If Ukrainians didn't want to fight, they won't. People have their own agency, and no amount of cajoling and money got the Pashtuns to fight for 'Afghanistan' or Cubans to fight against Castro. Remember that Azov started as a wholly domestic Mariupol militia because they really really hated Russians, and Slovyansk had a shitload of people leave because they did not want to stay under Russian - sorry 'Novorossiya' rule. I maintain that if the west pulled all support entirely to Ukraine we would see many more one way suicide drone strikes against refineries, and that the west is maintaining support to Ukraine to avoid further collapse of energy market infrastructure
Most arguments about Russia busting sanctions and their army being regenerated are cope. Muscovy resents being looked down on; their pretensions of continued luxury with their cheap chinese knockoffs and inability to be seen buying the real deal in Paris or Milan smarts far more than just not wearing it, not to mention the endless bitching from Muscovites about their life now being more difficult. Similarly, the Russian army going from BMPT (or more realistically BMP3) to MTLB and BMP1 is hardly an upmuscling of the RuAF (a different argument about whether upgrading from MTLB to BMP3 makes any difference can be made but thats separate to this thread.)

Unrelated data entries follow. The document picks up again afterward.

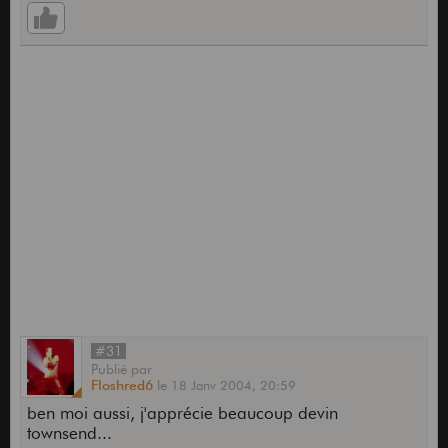
#31
Publié
par
Floshred6
le
18 Janv 2004,
20:59
ben moi aussi, j'apprécie beaucoup devin
townsend...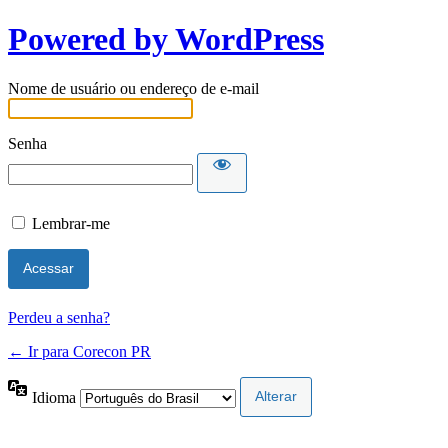
Powered by WordPress
Nome de usuário ou endereço de e-mail
Senha
Lembrar-me
Perdeu a senha?
← Ir para Corecon PR
Idioma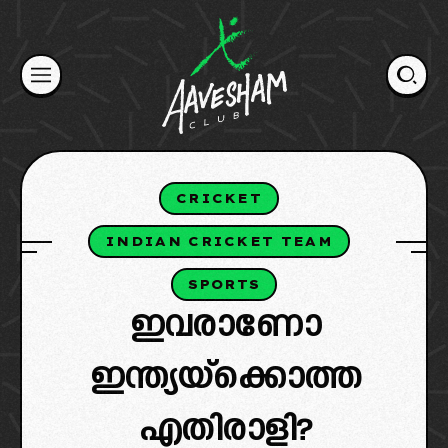
Skip
to
content
CRICKET
INDIAN CRICKET TEAM
SPORTS
ഇവരാണോ
ഇന്ത്യയ്‌ക്കൊത്ത
എതിരാളി?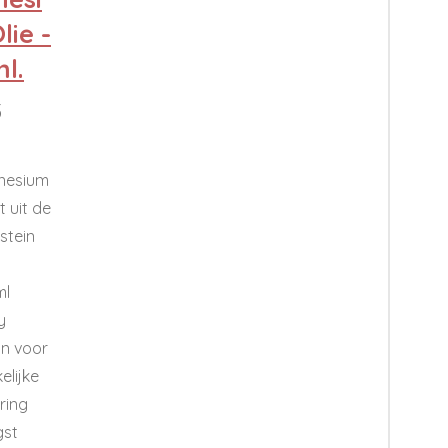
lie -
l.
5
nesium
t uit de
stein
ml
y
on voor
elijke
ring
st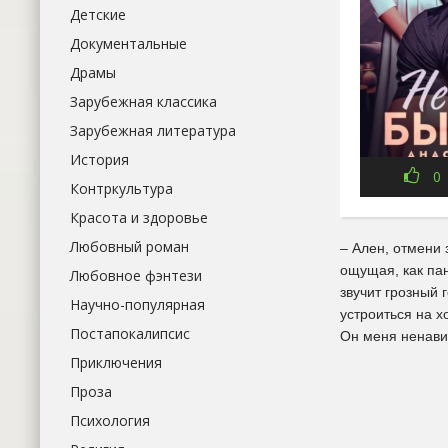
Детские
Документальные
Драмы
Зарубежная классика
Зарубежная литература
История
0
Контркультура
Красота и здоровье
Любовный роман
– Ален, отмени 
ощущая, как пан
Любовное фэнтези
звучит грозный 
Научно-популярная
устроиться на х
Постапокалипсис
Он меня ненавид
Приключения
Проза
Психология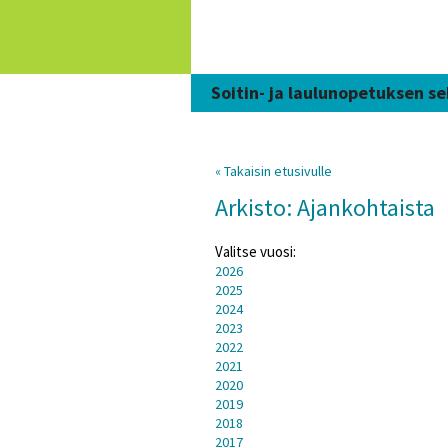
Siirry
sisältöön
Soitin- ja laulunopetuksen se
« Takaisin etusivulle
Arkisto: Ajankohtaista
Valitse vuosi:
2026
2025
2024
2023
2022
2021
2020
2019
2018
2017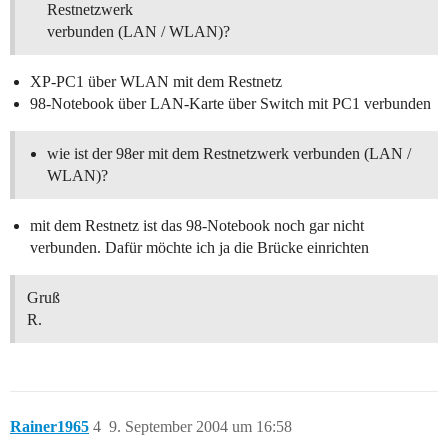
Restnetzwerk
verbunden (LAN / WLAN)?
XP-PC1 über WLAN mit dem Restnetz
98-Notebook über LAN-Karte über Switch mit PC1 verbunden
wie ist der 98er mit dem Restnetzwerk verbunden (LAN /
WLAN)?
mit dem Restnetz ist das 98-Notebook noch gar nicht
verbunden. Dafür möchte ich ja die Brücke einrichten
Gruß
R.
Rainer1965
4
9. September 2004 um 16:58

Ultimately, the Russians are likely to grind through the Ukrainians regardless, but the sanctions will leave them an embittered and lesser (in their own eyes) people, deservedly disrespected for their incompetence at defeating their weak and corrupt cousins at the outset and resorting to WW2 era cope.
I'm mostly agree but it seems that most of the Ukrainians want to fight in abstract, as country, but not themselves, as the existence and unpopularity of mobilization show. You don't close the borders for fighting-age males if you aren't suspecting that they will choose to run from the country instead of risking their lives for it.
Yes, most want some other countryman to fight. Conscription always has this tension of 'are we getting the right bodies in the fight' and right now, especially since mid 2023 we can posit that war enthusiasm has died down with the calculus shifting on where Ukraines maximal capability is following Ukrainian failures even with the much vaunted European armour. Mobilization in any country has never been popular, with responses ranging 'bitching about it' to 'fragging the Lt'. On this front I will give Russians a measure of credit, the sheer number of buryats and tajiks enthusiastically clambering into shitboxes to catch a mine is quite amazing.